Thanks to the internet and other technological revolutions, the situation today is completely different. The collector is, if anything, overwhelmed with opportunity. Collections that might not have been imaginable 20 years ago can now be undertaken almost anywhere on the globe. Books that once had to be purchased on the basis of written or verbal descriptions are now offered by email with multiple images to show virtues (and flaws) that could never have been conveyed with mere words. Bibliographic references that a collector might have needed a large library to consult are now available anywhere with only an internet connection. If you want to find and buy rare books of almost any kind you now have an amazing variety of tools to help you identify and obtain what you seek. Information is both power and motivation. Collectors have never had more of it than now, and will have even more in the future.
It is inconceivable to me that all of this will not result in a growth of interest in buying and collecting old and rare books. The things that people choose to collect may change.
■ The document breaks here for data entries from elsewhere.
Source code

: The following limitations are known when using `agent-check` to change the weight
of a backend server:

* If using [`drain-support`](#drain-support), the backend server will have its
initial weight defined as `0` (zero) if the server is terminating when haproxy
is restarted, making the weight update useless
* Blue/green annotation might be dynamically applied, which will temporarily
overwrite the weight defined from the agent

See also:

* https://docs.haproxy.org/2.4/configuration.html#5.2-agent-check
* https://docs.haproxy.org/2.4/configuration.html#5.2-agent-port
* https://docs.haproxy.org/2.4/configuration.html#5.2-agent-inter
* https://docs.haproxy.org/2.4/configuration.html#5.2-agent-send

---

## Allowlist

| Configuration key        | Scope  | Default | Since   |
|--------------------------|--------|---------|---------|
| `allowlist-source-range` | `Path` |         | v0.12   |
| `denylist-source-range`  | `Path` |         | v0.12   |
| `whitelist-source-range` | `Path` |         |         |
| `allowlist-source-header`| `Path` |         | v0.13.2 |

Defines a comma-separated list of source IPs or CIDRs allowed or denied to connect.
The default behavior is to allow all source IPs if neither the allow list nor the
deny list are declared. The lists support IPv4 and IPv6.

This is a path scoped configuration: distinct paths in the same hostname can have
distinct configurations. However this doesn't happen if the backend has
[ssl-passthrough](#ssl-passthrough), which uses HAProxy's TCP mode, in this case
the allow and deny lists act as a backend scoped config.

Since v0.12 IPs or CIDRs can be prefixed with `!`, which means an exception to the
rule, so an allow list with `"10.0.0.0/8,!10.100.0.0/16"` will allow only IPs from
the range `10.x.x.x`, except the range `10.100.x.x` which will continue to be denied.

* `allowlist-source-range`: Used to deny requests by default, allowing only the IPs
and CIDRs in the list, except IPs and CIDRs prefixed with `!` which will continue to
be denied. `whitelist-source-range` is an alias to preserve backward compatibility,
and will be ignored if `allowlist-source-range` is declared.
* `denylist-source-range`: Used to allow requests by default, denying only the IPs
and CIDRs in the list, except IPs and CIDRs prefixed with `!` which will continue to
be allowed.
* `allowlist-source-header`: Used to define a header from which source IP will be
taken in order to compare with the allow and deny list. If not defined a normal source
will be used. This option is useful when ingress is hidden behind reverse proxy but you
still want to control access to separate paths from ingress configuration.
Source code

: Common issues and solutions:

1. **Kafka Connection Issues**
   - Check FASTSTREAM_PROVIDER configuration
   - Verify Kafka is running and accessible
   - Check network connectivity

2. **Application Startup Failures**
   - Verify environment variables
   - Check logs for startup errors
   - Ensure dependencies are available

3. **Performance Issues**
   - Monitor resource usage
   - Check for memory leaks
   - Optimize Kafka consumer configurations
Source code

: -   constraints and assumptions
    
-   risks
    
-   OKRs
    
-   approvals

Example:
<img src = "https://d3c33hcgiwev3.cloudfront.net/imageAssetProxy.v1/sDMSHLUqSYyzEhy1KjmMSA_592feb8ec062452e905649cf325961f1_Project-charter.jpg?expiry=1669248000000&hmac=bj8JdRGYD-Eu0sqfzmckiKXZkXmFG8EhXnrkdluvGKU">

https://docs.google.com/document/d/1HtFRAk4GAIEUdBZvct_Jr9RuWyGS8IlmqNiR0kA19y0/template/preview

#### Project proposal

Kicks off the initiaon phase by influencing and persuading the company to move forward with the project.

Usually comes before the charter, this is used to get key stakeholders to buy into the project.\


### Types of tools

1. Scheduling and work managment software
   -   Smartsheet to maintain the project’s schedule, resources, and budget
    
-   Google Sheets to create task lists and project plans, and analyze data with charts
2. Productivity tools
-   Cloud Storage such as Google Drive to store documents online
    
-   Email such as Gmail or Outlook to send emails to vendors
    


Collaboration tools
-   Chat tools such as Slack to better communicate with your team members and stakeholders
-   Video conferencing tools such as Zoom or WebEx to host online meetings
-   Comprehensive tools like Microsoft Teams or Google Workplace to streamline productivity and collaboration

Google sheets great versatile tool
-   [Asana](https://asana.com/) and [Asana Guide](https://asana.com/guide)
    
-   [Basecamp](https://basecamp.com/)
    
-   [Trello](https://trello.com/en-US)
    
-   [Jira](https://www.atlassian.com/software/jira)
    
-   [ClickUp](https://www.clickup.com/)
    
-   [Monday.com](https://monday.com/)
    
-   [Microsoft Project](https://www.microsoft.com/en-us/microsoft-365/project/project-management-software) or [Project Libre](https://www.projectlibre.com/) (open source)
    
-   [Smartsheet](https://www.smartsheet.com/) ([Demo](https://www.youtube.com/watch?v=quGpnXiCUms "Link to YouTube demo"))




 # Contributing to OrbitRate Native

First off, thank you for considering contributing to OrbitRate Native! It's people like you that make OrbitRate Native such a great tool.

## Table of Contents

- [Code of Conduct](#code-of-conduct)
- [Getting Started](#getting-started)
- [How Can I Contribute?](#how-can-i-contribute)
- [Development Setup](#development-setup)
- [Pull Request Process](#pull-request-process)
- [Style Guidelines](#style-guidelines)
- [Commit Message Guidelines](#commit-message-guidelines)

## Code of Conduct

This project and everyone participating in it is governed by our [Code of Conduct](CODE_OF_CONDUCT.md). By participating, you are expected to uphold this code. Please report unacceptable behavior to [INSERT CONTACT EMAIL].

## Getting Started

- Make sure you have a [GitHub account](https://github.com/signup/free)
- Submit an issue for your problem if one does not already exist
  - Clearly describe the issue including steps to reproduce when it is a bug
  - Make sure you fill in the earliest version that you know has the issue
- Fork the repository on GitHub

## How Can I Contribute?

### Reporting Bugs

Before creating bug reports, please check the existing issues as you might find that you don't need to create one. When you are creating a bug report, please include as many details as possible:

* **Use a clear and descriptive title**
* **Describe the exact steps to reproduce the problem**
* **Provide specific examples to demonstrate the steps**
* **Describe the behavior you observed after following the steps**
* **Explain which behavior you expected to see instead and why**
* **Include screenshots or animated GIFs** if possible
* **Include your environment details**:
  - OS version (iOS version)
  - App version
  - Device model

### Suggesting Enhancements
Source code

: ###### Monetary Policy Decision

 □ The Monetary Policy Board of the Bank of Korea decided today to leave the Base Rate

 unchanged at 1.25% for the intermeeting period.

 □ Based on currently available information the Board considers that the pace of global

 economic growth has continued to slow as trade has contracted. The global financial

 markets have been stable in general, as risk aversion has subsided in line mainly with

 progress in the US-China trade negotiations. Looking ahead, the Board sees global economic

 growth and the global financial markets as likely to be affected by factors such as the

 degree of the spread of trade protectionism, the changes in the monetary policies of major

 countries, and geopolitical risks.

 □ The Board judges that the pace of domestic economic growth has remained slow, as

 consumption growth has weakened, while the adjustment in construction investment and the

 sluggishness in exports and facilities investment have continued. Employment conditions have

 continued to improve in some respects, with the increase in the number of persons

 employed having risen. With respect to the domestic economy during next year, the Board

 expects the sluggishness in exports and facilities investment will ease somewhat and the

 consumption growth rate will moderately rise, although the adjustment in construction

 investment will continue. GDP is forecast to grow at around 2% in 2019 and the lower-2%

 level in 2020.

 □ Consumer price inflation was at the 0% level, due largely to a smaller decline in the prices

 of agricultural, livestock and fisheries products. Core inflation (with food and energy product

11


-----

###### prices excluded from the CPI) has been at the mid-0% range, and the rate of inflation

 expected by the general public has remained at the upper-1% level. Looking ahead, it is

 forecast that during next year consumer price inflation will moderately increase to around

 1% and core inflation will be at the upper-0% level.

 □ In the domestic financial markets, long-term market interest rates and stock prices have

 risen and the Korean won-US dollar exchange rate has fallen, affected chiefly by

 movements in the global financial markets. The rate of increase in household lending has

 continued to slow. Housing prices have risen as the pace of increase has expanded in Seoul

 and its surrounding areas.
Their techniques and standards will almost certainly evolve from what we have been familiar with in the past. But I fully expect the interest in collecting - or just simply owning - old and rare books will inevitably increase as the obstacles and frustrations of the past are eliminated.
That is what I invariably think about when I try to imagine the future of rare bookselling. There can be no question that collectors now feel empowered by the internet as a tool for building their collections. This is especially true for the younger collectors - who are, of course, the future - but I find that even many older collectors and librarians (especially librarians!) are enthusiastic about these things as well. How can that enthusiasm be anything but beneficial to those of us whose business is to sell them the books they want.